TASK OBJECTIVE
In the data below, how many lines contain the string "shoulder"? Give only the number.

DATA FOR THE TASK
========
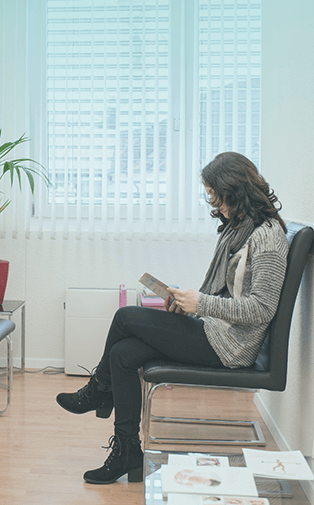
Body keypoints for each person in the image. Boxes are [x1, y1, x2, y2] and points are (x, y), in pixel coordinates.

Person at [56, 151, 289, 484]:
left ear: (236, 190)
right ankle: (126, 451)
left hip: (229, 346)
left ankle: (98, 390)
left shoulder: (267, 238)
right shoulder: (241, 231)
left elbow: (262, 308)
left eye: (217, 196)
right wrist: (189, 303)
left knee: (125, 317)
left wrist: (202, 304)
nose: (216, 205)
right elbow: (226, 295)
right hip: (214, 330)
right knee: (123, 355)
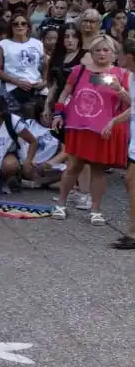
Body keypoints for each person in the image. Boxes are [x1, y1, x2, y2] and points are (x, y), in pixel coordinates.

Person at [51, 35, 131, 225]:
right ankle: (61, 204)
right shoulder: (79, 70)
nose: (102, 53)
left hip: (102, 129)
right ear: (91, 52)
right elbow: (64, 93)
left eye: (106, 50)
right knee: (74, 167)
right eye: (98, 50)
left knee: (98, 170)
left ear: (113, 53)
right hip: (78, 126)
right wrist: (57, 114)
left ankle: (95, 209)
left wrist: (119, 89)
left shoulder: (121, 74)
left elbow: (130, 103)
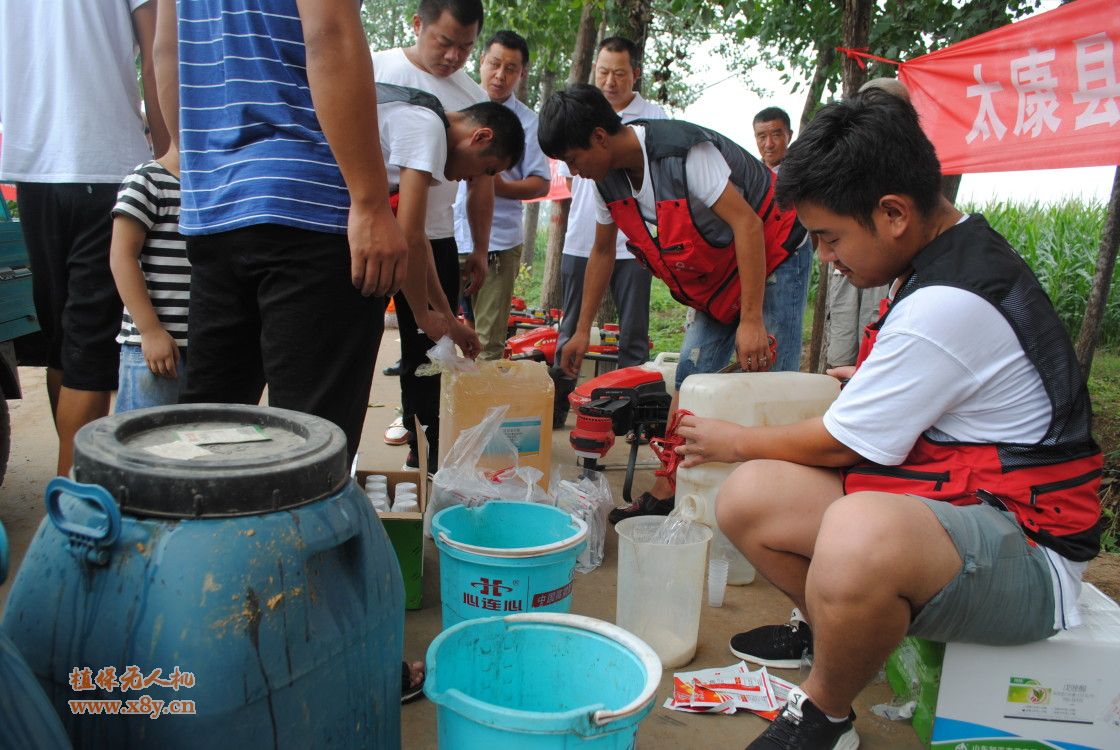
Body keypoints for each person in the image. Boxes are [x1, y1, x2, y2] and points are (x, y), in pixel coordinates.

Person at [674, 89, 1103, 749]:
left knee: (858, 529)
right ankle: (839, 634)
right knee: (750, 497)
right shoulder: (941, 260)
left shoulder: (948, 301)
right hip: (964, 506)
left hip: (1030, 553)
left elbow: (844, 442)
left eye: (829, 237)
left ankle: (825, 714)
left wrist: (735, 438)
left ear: (894, 213)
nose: (825, 257)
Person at [539, 85, 809, 522]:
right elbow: (603, 252)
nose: (574, 171)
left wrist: (752, 319)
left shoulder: (682, 154)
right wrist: (582, 328)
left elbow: (748, 225)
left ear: (600, 138)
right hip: (719, 272)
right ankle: (670, 485)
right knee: (691, 372)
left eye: (573, 159)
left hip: (774, 248)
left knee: (768, 373)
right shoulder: (607, 179)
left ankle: (774, 501)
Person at [163, 0, 409, 464]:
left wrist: (202, 167)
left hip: (215, 205)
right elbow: (329, 31)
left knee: (207, 441)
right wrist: (372, 203)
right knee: (311, 449)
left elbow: (164, 50)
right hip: (307, 204)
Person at [0, 0, 168, 475]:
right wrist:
========
RESPONSE BELOW
8